-- How to complete this task --
Every line that contains "likes" must be located and copied from the data.

-- Material provided --

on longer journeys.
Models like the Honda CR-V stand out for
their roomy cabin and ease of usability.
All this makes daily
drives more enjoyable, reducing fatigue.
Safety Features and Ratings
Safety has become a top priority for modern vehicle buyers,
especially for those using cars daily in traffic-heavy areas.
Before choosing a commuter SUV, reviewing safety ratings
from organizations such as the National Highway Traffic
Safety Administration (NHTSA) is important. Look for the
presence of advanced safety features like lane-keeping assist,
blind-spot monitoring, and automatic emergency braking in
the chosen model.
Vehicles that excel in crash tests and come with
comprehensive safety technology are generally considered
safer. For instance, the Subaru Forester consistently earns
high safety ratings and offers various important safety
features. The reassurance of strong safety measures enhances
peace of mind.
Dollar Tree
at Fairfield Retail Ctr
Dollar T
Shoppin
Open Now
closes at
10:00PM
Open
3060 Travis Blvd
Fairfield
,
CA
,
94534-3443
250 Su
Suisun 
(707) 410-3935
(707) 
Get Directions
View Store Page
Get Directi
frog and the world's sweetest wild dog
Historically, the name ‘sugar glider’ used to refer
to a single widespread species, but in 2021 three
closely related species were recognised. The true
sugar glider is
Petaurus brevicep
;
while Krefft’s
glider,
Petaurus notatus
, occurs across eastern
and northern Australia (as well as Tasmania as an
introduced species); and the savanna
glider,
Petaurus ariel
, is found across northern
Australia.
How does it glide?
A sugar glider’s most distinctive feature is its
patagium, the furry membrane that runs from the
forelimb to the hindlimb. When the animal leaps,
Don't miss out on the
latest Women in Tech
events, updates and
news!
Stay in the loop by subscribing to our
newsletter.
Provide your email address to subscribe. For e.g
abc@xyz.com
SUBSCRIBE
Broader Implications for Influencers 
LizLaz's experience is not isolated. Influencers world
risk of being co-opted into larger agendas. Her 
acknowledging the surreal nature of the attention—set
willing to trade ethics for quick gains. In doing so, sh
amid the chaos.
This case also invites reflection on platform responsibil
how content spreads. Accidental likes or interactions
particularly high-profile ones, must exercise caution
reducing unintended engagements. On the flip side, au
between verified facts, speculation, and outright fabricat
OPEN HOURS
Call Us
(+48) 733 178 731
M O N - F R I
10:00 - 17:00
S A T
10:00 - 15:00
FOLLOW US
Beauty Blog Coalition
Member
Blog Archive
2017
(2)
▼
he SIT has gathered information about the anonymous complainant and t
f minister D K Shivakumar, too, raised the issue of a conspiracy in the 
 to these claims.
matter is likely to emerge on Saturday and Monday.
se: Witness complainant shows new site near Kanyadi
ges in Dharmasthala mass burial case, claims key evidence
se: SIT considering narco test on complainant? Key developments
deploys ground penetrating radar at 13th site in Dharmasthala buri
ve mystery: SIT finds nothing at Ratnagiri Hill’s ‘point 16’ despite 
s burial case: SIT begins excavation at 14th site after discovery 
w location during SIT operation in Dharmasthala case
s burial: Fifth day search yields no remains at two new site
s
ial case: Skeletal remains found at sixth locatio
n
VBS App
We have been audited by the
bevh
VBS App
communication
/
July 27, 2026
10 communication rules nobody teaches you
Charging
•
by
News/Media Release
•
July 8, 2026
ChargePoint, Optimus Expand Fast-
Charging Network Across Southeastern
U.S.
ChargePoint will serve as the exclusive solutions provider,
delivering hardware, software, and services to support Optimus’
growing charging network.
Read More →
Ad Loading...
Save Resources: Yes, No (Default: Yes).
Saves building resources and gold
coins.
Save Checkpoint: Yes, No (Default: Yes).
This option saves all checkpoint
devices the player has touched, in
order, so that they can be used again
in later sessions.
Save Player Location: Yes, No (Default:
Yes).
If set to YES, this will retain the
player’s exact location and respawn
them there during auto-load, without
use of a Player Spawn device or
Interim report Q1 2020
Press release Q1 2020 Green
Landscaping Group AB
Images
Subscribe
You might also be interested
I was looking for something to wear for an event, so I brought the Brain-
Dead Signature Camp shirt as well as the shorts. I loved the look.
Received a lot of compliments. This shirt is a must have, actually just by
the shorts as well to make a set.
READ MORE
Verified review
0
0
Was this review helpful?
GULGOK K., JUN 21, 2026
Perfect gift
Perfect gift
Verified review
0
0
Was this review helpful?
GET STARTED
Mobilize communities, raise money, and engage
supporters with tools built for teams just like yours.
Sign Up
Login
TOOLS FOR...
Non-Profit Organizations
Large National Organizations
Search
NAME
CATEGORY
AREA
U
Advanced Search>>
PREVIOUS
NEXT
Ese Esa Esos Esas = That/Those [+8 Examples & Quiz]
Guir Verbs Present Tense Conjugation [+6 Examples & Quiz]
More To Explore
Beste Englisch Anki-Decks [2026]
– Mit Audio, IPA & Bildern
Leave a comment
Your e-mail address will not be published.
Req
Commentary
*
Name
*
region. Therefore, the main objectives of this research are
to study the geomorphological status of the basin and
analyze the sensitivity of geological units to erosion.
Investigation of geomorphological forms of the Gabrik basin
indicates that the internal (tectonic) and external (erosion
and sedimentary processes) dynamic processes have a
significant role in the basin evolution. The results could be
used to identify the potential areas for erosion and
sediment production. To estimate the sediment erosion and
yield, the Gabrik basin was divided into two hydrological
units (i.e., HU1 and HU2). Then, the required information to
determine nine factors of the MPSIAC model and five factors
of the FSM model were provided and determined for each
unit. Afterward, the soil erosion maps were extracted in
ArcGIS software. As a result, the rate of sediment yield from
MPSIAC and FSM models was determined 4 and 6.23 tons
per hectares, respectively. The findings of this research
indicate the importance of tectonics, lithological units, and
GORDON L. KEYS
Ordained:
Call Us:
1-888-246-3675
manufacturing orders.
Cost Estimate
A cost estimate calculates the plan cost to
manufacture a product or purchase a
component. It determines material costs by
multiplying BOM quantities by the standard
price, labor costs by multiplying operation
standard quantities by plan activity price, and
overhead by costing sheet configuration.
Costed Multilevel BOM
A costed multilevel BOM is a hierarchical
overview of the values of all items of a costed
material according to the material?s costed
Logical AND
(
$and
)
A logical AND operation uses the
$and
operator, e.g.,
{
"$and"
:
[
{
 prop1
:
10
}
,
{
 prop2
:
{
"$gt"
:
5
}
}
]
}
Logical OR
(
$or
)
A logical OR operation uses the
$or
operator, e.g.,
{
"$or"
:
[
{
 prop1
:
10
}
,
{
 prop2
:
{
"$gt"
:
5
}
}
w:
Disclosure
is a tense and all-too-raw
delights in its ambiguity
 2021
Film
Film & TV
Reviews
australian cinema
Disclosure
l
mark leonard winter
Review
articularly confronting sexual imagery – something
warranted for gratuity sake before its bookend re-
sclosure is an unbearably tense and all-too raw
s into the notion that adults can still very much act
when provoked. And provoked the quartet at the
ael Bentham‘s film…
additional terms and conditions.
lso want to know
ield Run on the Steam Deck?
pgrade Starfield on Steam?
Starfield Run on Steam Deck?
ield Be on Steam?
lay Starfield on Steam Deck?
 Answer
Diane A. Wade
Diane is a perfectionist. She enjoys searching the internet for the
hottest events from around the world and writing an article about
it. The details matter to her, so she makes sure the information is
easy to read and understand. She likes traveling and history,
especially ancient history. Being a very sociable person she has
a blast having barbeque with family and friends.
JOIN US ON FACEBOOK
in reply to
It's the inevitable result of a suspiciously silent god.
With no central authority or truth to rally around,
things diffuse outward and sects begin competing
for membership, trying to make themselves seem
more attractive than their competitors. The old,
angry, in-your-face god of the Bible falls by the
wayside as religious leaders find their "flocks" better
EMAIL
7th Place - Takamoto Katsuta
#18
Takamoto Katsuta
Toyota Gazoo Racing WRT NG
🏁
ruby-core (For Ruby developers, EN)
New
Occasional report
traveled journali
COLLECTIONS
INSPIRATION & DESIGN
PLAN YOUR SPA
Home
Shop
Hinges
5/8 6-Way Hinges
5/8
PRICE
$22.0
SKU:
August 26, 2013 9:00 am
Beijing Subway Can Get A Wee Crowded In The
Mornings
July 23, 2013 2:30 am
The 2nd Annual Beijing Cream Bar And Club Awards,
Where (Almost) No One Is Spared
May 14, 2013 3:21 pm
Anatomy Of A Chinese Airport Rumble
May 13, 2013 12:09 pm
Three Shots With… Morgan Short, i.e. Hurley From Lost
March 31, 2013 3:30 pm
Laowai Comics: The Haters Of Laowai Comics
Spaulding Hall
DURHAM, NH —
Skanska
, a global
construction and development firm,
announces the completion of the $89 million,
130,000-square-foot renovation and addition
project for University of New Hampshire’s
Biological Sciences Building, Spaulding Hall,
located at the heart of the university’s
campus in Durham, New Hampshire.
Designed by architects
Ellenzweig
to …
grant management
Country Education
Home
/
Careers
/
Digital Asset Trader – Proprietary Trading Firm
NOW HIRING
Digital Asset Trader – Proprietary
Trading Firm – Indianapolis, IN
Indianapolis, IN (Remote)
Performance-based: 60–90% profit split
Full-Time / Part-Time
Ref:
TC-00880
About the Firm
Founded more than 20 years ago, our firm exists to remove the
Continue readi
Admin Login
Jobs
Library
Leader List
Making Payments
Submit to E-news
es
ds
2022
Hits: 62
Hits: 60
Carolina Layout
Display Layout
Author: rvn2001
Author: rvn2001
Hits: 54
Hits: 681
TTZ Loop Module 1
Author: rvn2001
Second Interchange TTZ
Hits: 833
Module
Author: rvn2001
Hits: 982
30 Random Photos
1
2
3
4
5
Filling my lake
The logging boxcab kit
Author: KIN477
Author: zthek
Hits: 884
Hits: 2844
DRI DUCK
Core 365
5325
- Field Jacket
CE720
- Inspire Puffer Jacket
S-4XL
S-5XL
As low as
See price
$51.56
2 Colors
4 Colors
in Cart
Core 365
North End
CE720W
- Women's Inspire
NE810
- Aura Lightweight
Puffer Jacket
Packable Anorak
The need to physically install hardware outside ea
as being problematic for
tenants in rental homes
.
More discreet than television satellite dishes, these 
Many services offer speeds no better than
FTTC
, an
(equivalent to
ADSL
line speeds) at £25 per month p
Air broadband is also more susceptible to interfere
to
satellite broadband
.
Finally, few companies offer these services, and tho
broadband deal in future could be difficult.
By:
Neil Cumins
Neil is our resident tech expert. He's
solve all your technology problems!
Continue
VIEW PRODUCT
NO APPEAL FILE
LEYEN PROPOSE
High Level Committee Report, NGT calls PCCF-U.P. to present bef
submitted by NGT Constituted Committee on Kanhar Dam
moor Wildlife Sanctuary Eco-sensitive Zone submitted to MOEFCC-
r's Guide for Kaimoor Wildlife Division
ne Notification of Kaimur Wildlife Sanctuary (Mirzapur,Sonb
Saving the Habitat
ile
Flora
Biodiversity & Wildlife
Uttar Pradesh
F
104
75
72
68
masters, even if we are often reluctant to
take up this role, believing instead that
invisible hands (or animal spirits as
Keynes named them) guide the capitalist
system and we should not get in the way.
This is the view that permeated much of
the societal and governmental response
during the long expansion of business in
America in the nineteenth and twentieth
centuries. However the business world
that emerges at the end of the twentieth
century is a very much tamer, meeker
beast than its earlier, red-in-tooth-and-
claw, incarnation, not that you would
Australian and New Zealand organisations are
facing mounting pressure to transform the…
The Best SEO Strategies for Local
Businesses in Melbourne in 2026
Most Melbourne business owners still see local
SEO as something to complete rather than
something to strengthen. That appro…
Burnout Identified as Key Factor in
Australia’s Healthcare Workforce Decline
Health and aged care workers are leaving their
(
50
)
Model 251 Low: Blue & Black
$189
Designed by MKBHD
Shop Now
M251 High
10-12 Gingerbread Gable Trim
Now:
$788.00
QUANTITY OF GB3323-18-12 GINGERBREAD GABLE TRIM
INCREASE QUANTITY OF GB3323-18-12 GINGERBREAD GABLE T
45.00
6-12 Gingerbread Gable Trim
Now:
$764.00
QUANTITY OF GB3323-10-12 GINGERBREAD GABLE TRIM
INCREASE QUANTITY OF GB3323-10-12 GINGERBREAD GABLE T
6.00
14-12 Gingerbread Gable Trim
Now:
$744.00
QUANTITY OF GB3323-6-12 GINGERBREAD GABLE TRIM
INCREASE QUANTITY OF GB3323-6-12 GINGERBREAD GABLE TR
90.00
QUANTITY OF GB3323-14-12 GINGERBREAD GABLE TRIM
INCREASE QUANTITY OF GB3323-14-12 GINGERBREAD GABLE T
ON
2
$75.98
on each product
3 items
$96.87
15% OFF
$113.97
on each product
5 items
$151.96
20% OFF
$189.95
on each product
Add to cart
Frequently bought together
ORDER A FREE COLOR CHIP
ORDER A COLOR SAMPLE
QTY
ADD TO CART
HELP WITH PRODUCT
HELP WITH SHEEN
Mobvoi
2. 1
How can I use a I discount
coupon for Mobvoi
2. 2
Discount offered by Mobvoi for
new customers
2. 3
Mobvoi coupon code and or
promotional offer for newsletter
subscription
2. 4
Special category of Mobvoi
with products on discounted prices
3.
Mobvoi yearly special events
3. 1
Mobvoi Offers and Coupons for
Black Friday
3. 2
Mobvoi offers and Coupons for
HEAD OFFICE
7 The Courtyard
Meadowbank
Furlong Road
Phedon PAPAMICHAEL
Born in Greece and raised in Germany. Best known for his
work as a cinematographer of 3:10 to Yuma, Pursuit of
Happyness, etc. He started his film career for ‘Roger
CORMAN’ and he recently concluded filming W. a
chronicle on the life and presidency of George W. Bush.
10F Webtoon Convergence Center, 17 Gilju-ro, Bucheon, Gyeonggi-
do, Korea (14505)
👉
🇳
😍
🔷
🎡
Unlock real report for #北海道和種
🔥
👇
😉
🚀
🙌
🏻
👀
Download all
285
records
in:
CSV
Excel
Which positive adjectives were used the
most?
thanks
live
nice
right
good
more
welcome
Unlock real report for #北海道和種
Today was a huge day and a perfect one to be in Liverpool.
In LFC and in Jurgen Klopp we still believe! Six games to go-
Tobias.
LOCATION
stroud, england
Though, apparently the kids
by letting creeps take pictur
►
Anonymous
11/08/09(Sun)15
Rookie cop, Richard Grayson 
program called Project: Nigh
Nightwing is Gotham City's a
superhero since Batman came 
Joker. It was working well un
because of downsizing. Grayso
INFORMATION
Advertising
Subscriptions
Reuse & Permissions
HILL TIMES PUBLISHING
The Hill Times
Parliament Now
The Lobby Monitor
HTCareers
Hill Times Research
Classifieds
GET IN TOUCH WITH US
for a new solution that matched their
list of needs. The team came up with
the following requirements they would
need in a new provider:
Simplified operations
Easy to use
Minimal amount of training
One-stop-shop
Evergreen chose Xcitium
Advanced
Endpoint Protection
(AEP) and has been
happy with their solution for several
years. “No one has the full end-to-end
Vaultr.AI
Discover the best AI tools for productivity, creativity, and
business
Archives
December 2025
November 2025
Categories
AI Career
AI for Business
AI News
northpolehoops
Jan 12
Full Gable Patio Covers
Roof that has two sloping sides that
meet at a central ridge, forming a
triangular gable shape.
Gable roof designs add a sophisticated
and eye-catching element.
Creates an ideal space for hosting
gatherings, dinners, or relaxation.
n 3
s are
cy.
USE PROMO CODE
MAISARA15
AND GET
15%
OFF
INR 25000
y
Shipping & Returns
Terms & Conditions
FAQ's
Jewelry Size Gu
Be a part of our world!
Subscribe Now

-- Expected answer --
how content spreads. Accidental likes or interactions
easy to read and understand. She likes traveling and history,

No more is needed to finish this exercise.